REQUIRED WORK: Print the data that follows exactly, leaving nothing out.

______________________________

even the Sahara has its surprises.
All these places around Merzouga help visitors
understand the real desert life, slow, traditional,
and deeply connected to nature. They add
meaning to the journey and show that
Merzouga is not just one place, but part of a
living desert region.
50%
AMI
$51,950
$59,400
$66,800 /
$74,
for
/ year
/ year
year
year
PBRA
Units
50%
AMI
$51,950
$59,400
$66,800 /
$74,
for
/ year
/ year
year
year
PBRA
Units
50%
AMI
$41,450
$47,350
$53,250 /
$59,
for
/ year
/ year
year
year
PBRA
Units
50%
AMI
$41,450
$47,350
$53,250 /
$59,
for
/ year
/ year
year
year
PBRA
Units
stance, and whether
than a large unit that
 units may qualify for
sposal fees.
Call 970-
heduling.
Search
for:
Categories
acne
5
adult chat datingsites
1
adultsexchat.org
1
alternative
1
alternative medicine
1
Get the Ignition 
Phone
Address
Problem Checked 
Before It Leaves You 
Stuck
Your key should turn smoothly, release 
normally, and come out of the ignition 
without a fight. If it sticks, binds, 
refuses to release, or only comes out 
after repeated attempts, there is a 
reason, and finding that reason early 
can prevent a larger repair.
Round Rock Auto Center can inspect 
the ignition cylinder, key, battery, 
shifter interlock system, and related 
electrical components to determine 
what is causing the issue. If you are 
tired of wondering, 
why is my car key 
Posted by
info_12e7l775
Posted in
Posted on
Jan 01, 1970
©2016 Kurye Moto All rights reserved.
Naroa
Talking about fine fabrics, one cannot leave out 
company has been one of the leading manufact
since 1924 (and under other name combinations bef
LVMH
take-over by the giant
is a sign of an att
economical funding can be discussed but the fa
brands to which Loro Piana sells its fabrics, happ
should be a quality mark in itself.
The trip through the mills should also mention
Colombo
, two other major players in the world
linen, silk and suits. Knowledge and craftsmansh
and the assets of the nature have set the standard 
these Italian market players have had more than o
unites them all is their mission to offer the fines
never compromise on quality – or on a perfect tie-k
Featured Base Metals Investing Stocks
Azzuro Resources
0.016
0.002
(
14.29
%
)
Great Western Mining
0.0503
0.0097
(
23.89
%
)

______________________________

PROBLEM SOLUTION:
even the Sahara has its surprises.
All these places around Merzouga help visitors
understand the real desert life, slow, traditional,
and deeply connected to nature. They add
meaning to the journey and show that
Merzouga is not just one place, but part of a
living desert region.
50%
AMI
$51,950
$59,400
$66,800 /
$74,
for
/ year
/ year
year
year
PBRA
Units
50%
AMI
$51,950
$59,400
$66,800 /
$74,
for
/ year
/ year
year
year
PBRA
Units
50%
AMI
$41,450
$47,350
$53,250 /
$59,
for
/ year
/ year
year
year
PBRA
Units
50%
AMI
$41,450
$47,350
$53,250 /
$59,
for
/ year
/ year
year
year
PBRA
Units
stance, and whether
than a large unit that
 units may qualify for
sposal fees.
Call 970-
heduling.
Search
for:
Categories
acne
5
adult chat datingsites
1
adultsexchat.org
1
alternative
1
alternative medicine
1
Get the Ignition 
Phone
Address
Problem Checked 
Before It Leaves You 
Stuck
Your key should turn smoothly, release 
normally, and come out of the ignition 
without a fight. If it sticks, binds, 
refuses to release, or only comes out 
after repeated attempts, there is a 
reason, and finding that reason early 
can prevent a larger repair.
Round Rock Auto Center can inspect 
the ignition cylinder, key, battery, 
shifter interlock system, and related 
electrical components to determine 
what is causing the issue. If you are 
tired of wondering, 
why is my car key 
Posted by
info_12e7l775
Posted in
Posted on
Jan 01, 1970
©2016 Kurye Moto All rights reserved.
Naroa
Talking about fine fabrics, one cannot leave out 
company has been one of the leading manufact
since 1924 (and under other name combinations bef
LVMH
take-over by the giant
is a sign of an att
economical funding can be discussed but the fa
brands to which Loro Piana sells its fabrics, happ
should be a quality mark in itself.
The trip through the mills should also mention
Colombo
, two other major players in the world
linen, silk and suits. Knowledge and craftsmansh
and the assets of the nature have set the standard 
these Italian market players have had more than o
unites them all is their mission to offer the fines
never compromise on quality – or on a perfect tie-k
Featured Base Metals Investing Stocks
Azzuro Resources
0.016
0.002
(
14.29
%
)
Great Western Mining
0.0503
0.0097
(
23.89
%
)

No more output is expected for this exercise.